Exactly a year after her divorce, Nayantara, the protagonist of Shunali Khullar Shroff’s new novel, The Wrong Way Home, is en route to the income tax department when she finds out that her ex-husband has married a much younger social media influencer. “The dust hasn’t yet settled on the grave of our marriage, and he’s found himself another wife?” she asks, visibly outraged. “Do people have no morals?”
Turning to social media for answers leaves her even more miserable as she encounters her “ex aboard a yacht grinning at his new bride, with the unbroken Pacific blue of honeymoon brochures in the back”. The somewhat shallow, decidedly catty, and yet refreshingly real Nayantara clarifies that while she is “not jealous or anything”, she isn’t exactly thrilled with the news.
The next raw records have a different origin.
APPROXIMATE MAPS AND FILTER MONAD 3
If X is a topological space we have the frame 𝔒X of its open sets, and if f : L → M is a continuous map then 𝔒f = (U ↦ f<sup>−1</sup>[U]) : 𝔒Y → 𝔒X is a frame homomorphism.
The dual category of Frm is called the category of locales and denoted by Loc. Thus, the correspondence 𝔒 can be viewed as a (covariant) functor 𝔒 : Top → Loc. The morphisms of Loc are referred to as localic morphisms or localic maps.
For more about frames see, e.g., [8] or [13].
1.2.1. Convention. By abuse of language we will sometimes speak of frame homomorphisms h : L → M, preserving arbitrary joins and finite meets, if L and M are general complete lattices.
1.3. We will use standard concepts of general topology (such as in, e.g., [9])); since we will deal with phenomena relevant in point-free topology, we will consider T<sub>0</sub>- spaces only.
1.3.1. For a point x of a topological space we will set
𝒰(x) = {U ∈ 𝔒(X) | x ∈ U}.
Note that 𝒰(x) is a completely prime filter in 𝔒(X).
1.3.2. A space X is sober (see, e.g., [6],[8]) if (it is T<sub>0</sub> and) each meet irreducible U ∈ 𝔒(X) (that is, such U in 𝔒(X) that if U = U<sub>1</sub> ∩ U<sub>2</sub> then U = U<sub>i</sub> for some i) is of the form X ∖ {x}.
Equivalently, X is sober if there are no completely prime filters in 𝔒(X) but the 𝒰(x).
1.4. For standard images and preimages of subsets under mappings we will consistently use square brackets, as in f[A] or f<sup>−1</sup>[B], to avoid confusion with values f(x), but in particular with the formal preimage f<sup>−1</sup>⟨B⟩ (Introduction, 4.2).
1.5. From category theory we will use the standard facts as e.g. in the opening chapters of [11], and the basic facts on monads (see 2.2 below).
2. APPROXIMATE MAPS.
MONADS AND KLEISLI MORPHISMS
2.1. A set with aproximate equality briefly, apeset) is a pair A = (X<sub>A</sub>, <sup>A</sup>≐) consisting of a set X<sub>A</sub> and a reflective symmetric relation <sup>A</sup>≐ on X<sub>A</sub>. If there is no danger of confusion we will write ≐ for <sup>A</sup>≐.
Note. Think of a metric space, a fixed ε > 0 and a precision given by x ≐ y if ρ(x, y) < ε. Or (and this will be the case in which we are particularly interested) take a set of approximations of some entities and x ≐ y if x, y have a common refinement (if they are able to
A couple of meltdowns later, she makes a promise to herself. “He can have his perfect little wedding. I’m going to build an empire for myself.”
Except, of course, life never really works out like that. Nayantara continues to fumble through her days, making more than her fair share of mistakes and nurturing intensely complicated relationships with nearly everybody who forms a part of her world, including her narcissistic ex Jay, idealistic mother Kalpana, token gay bestie Rishi, a longstanding female frenemy Anjali, and some painful clients at the flailing PR agency she runs.